Search tips
Search criteria 


Logo of austmjLink to Publisher's site
Australas Med J. 2012; 5(9): 489–496.
Published online 2012 September 30. doi:  10.4066/AMJ.2012.1378
PMCID: PMC3477791

Automated medical literature retrieval



The constantly growing publication rate of medical research articles puts increasing pressure on medical specialists who need to be aware of the recent developments in their field. The currently used literature retrieval systems allow researchers to find specific papers; however the search task is still repetitive and time-consuming.


In this paper we describe a system that retrieves medical publications by automatically generating queries based on data from an electronic patient record. This allows the doctor to focus on medical issues and provide an improved service to the patient, with higher confidence that it is underpinned by current research.


Our research prototype automatically generates query terms based on the patient record and adds weight factors for each term. Currently the patient’s age is taken into account with a fuzzy logic derived weight, and terms describing blood-related anomalies are derived from recent blood test results. Conditionally selected homonyms are used for query expansion.

The query retrieves matching records from a local index of PubMed publications and displays results in descending relevance for the given patient. Recent publications are clearly highlighted for instant recognition by the researcher.


Nine medical specialists from the Royal Adelaide Hospital evaluated the system and submitted pre-trial and post-trial questionnaires. Throughout the study we received positive feedback as doctors felt the support provided by the prototype was useful, and which they would like to use in their daily routine.


By supporting the time-consuming task of query formulation and iterative modification as well as by presenting the search results in order of relevance for the specific patient, literature retrieval becomes part of the daily workflow of busy professionals.

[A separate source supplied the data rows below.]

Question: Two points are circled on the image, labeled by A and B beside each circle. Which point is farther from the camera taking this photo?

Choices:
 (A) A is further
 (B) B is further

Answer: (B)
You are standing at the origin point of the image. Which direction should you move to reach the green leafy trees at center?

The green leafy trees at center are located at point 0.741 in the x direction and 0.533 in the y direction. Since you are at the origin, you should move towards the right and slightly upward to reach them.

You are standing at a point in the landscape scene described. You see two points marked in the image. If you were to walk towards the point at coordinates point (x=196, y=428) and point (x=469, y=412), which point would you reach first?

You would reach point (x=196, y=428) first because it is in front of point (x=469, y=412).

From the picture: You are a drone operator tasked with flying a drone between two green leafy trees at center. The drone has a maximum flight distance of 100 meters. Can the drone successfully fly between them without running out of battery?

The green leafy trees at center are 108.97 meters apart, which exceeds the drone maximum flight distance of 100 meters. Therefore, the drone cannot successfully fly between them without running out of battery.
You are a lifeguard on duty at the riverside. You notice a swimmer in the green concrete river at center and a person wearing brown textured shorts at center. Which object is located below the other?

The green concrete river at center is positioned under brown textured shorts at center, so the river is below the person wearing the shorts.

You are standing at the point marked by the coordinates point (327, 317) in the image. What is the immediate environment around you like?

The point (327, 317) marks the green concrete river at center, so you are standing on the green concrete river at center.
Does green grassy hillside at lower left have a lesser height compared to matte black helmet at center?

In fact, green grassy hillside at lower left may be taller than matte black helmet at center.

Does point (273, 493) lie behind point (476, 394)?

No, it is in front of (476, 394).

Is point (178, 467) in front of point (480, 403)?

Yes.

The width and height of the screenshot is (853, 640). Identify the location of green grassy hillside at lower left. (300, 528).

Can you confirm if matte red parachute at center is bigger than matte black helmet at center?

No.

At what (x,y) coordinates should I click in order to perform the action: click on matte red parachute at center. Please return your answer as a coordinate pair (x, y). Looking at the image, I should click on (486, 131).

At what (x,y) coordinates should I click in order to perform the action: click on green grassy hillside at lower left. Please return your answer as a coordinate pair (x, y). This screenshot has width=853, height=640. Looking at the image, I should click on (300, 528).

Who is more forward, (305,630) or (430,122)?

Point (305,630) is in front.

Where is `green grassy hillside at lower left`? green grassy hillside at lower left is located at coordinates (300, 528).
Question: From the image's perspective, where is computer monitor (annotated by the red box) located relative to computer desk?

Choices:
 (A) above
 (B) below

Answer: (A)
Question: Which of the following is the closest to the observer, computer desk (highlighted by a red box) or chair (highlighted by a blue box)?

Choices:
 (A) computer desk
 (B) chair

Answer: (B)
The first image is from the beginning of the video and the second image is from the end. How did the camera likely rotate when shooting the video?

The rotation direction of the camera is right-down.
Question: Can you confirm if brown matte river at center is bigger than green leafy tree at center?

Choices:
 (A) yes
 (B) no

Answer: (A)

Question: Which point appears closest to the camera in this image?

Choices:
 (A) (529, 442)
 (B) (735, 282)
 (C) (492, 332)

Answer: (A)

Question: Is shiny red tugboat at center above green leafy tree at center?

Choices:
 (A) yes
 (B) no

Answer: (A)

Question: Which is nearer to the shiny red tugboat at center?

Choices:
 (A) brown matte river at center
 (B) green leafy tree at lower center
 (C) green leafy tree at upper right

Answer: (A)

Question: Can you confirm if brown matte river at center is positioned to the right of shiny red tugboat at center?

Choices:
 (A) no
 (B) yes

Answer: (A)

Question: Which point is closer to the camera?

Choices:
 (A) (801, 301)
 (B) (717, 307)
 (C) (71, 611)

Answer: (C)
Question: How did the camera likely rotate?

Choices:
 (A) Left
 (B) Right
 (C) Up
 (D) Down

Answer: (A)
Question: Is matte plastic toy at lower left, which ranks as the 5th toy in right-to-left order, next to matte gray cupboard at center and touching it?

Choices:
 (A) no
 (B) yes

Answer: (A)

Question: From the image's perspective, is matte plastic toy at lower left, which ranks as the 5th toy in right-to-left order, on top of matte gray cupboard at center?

Keywords: Literature retrieval

What this study adds:

  1. Whilst many literature retrieval tools exist on the market, none provide an automated workflow to minimise the search effort.
  2. Our approach automatically finds relevant publications without much interaction by the doctor.
  3. Medical specialists are made aware of relevant literature even during patient consultation without taking attention away from the patient.


The publication rate of medical research articles is constantly increasing. This puts pressure on medical specialists who need to be aware of the outcome of recent studies in their field, recent discoveries and new technologies in order to provide the optimal diagnosis and treatment for their patients.1,2

The search tools currently available to medical specialists allow them to instantly search all publications, however the retrieval process is time consuming and repetitious.3 The most widely used medical publication system PubMed4 provided by the United States National Library of Medicine is based on Boolean retrieval. It therefore only shows publications exactly matching the search terms entered into the system. Those search terms can be combined as Boolean expressions using the logical operators AND, OR and NOT.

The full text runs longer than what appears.